UncleNUC Wiki

Second chance for NUCs

User Tools

Site Tools


lab:stack_of_nucs:ansible_playbook_-_fah_installation

This is an old revision of the document!


Ansible Playbook - FAH Installation

In our previous step we checked the health of CMOS batteries on our Stack of NUCs.

Now we are going to create and run an Ansible playbook to set up Folding at Home (FAH) on the nodes. I have updated the playbook by ajacocks to add the current release and hack up a quick fix.
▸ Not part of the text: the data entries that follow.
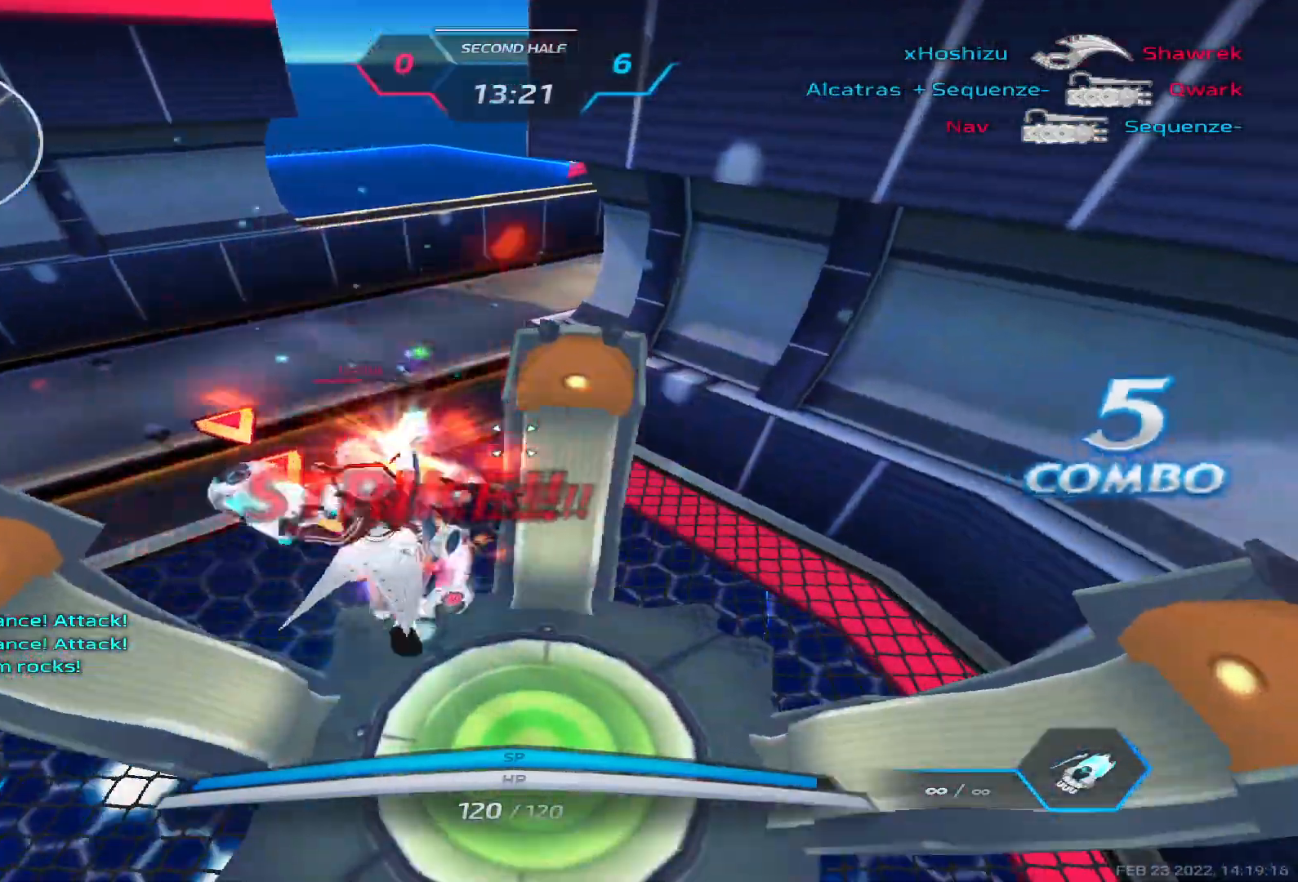
{"keys": ["d", "space"], "events": [[233, "space", "down"], [333, "space", "up"], [400, "space", "down"], [450, "d", "down"], [467, "a", "up"]]}
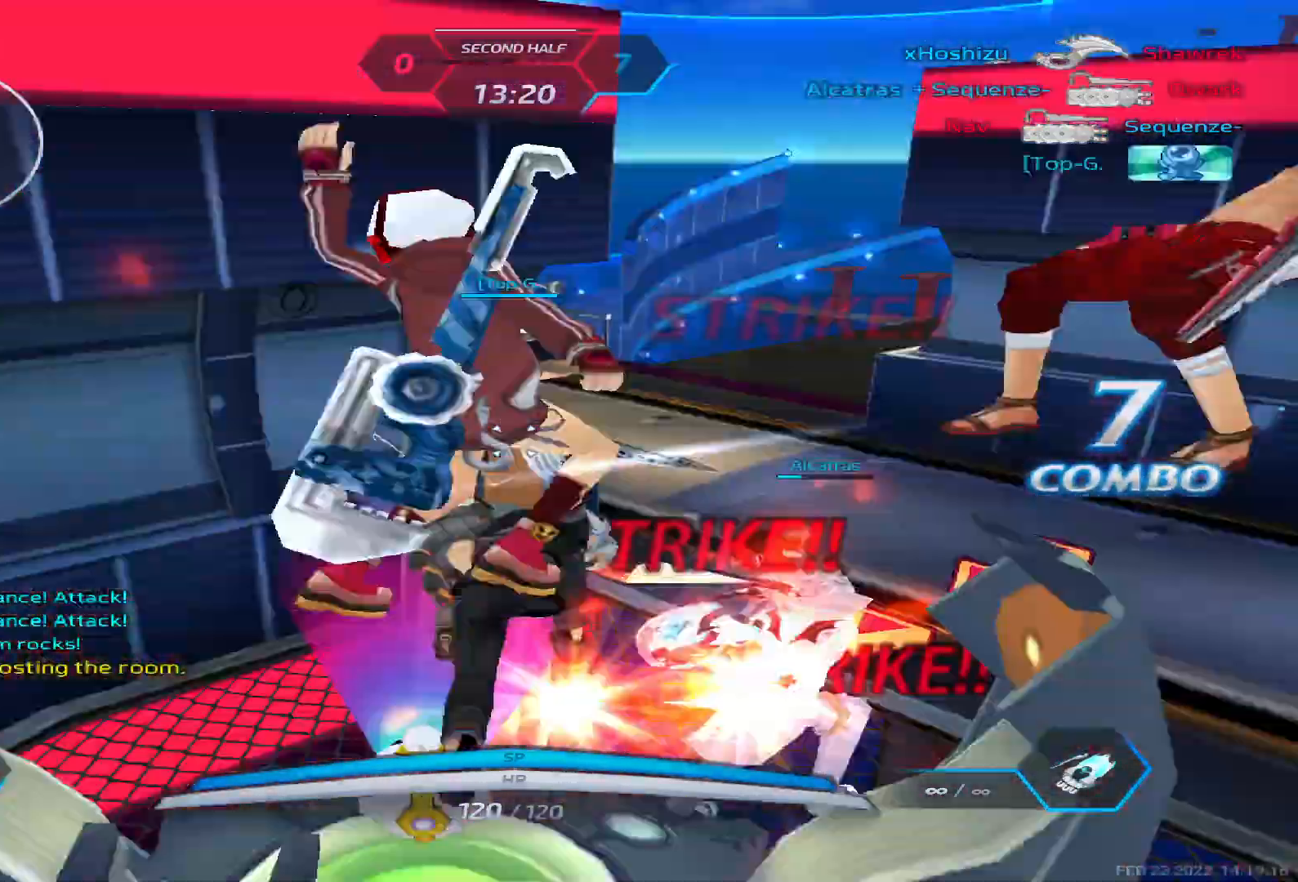
{"keys": [], "events": [[33, "space", "up"], [283, "d", "up"]]}
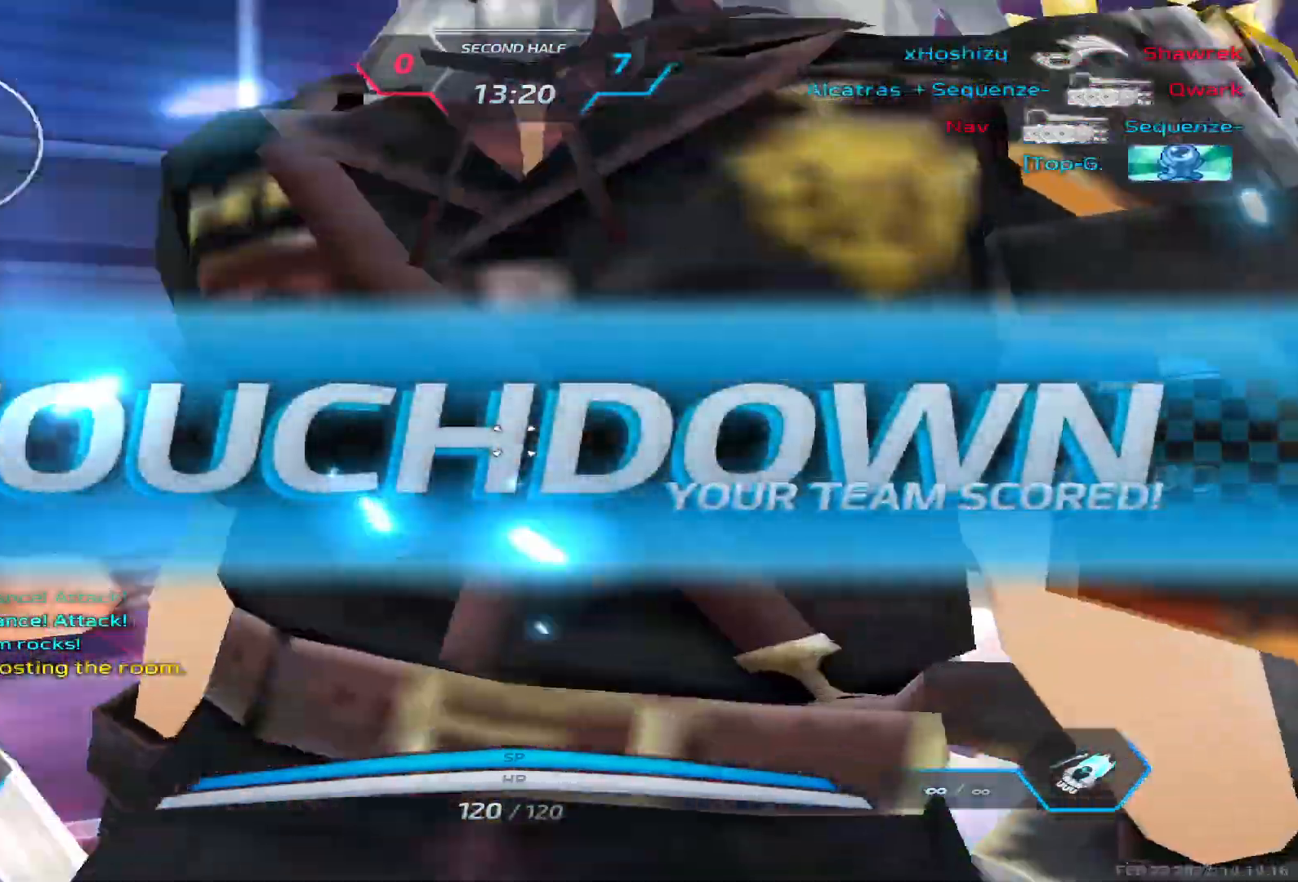
{"keys": ["tab"], "events": [[133, "tab", "down"]]}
Please note that the NUCs in am using this lab have only 4 cores, and for some WU's (work units) the client will only use 3 cores. So don't expected to be scoring many points with these small boxes.

Purpose:

  • Demonstrate a running a complex workload of a service combined with configuration files

References

Step 1 - Install the fahcontrol app on NUC 1

The official download here does not work with Ubuntu 22.04. Use https://github.com/cdberkstresser/fah-control.

  1. Open a shell on NUC 1
  2. Install packages
    • sudo apt-get install -y python3-stdeb python3-gi python3-all python3-six debhelper dh-python gir1.2-gtk-3.0
  3. Clone the repo and run the command

Step 2 - Install the the FAH client using Ansible

From NUC 1, log in to the Ansible control node, NUC 2.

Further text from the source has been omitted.